### KUTIPAN SUMBER
★ ★ ★ ★

UNDANG-Undang No. 7/2021 tentang Harmonisasi Peraturan Perpajakan (UU HPP) membawa banyak perubahan dan pembaruan yang penting untuk diperhatikan. Perubahan tersebut di antaranya berkaitan dengan bantuan penagihan pajak.
Sesuai dengan Pasal 20A UU HPP, undang-undang ini memberikan wewenang kepada Menteri Keuangan melakukan kerja sama untuk pelaksanaan bantuan penagihan pajak kepada negara mitra atau yurisdiksi mitra. Lantas, apa itu bantuan penagihan pajak?
Ketentuan mengenai bantuan penagihan pajak kepada negara mitra diatur di UU HPP dan Peraturan Menteri Keuangan (PMK) 61/2023. Berdasarkan penjelasan Pasal 20A ayat (1) UU HPP dan Pasal 1 angka 28 PMK 61/2023, bantuan penagihan pajak:
“Fasilitas bantuan penagihan pajak yang terdapat di dalam perjanjian internasional yang dapat dimanfaatkan oleh Pemerintah Indonesia dan pemerintah negara mitra atau yurisdiksi mitra secara resiprokal untuk melakukan penagihan atas utang pajak yang diadministrasikan oleh dirjen pajak atau otoritas pajak negara mitra atau yurisdiksi mitra”
Kendati wewenangnya kerjasamanya berada di menteri keuangan, pelaksanaan bantuan penagihan pajak dilakukan oleh dirjen pajak. Bantuan penagihan pajak meliputi pemberian bantuan penagihan pajak dan permintaan bantuan penagihan pajak kepada negara atau yurisdiksi mitra.
Berdasarkan pengertiannya, pemberian dan permintaan bantuan penagihan pajak tersebut dilakukan berdasarkan perjanjian internasional secara resiprokal (timbal balik).
Penerapan prinsip resiprokal dimaksudkan agar dirjen pajak dapat memberikan bantuan penagihan pajak kepada negara atau yurisdiksi mitra sepanjang negara atau yurisdiksi mitra itu juga memberikan bantuan penagihan pajak yang setara kepada pemerintah Indonesia.
Misal, tindakan penagihan pajak akan dilakukan hingga pemberitahuan surat paksa dalam hal negara atau yurisdiksi mitra melakukan bantuan tindakan penagihan pajak hingga pemberitahuan surat paksa atau tindakan yang dapat dipersamakan dengan itu.
Perjanjian internasional yang dimaksud ialah perjanjian bilateral atau multilateral yang mengatur kerja sama mengenai hal-hal yang berkaitan dengan bantuan penagihan pajak. Secara lebih terperinci, perjanjian internasional itu meliputi:
Dirjen pajak akan memberikan bantuan penagihan setelah diterimanya klaim pajak dari negara mitra atau yurisdiksi mitra. Klaim pajak ini merupakan instrumen legal dari negara mitra atau yurisdiksi mitra. Klaim pajak tersebut yang paling sedikit memuat 2 hal.

★ ★ ★ ★

### CUPLIKAN ENTRI
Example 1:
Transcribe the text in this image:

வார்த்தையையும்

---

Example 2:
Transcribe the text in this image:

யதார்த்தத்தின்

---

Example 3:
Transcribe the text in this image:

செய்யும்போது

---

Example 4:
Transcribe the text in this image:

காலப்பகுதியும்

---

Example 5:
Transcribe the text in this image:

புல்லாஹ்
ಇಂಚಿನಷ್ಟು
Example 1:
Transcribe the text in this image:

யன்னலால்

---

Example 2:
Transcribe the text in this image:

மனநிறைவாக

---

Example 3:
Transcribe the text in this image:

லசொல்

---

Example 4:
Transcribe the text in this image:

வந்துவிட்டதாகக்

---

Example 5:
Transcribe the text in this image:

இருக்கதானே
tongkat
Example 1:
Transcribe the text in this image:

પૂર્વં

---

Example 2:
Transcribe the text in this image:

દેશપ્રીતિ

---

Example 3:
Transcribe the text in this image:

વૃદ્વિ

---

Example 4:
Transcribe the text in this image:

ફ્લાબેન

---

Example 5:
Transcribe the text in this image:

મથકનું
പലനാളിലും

★ ★ ★ ★

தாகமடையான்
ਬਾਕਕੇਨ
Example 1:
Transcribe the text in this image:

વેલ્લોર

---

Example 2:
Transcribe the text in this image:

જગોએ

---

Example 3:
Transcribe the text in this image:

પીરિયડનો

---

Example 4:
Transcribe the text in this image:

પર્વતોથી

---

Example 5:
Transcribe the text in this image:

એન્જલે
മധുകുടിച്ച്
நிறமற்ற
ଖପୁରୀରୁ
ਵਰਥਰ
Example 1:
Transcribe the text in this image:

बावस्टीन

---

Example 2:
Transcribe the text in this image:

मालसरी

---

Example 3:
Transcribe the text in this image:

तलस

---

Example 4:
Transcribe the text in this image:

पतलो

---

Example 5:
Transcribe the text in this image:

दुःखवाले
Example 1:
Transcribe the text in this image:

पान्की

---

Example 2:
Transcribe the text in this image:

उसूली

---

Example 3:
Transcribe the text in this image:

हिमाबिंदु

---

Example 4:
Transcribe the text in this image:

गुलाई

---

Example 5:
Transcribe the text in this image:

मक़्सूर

★ ★ ★ ★

### TUGAS LATIHAN
- 1) Dapatkah Anda menyusun ulang paragraf yang diawali "Penerapan prinsip resiprokal dimaksudkan" dalam teks tentang bantuan penagihan pajak secara lebih ringkas, tanpa menghilangkan fakta utamanya?
- 2) Tuliskan kembali bagian teks tentang bantuan penagihan pajak tanpa mengubah satu kata pun, mulai dari kata-kata yang memuat "Ketentuan mengenai bantuan" dan berhenti setelah "negara atau yurisdiksi mitra.".
Entri-entri ini merupakan bahan tersendiri yang tidak berkaitan dengan teks tentang bantuan penagihan pajak.

### JAWABAN LATIHAN
- 1) Prinsip resiprokal diterapkan agar dirjen pajak memberikan bantuan penagihan pajak kepada negara atau yurisdiksi mitra hanya selama mitra tersebut juga memberikan bantuan yang setara kepada pemerintah Indonesia.

- 2)
Ketentuan mengenai bantuan penagihan pajak kepada negara mitra diatur di UU HPP dan Peraturan Menteri Keuangan (PMK) 61/2023. Berdasarkan penjelasan Pasal 20A ayat (1) UU HPP dan Pasal 1 angka 28 PMK 61/2023, bantuan penagihan pajak:
“Fasilitas bantuan penagihan pajak yang terdapat di dalam perjanjian internasional yang dapat dimanfaatkan oleh Pemerintah Indonesia dan pemerintah negara mitra atau yurisdiksi mitra secara resiprokal untuk melakukan penagihan atas utang pajak yang diadministrasikan oleh dirjen pajak atau otoritas pajak negara mitra atau yurisdiksi mitra”
Kendati wewenangnya kerjasamanya berada di menteri keuangan, pelaksanaan bantuan penagihan pajak dilakukan oleh dirjen pajak. Bantuan penagihan pajak meliputi pemberian bantuan penagihan pajak dan permintaan bantuan penagihan pajak kepada negara atau yurisdiksi mitra.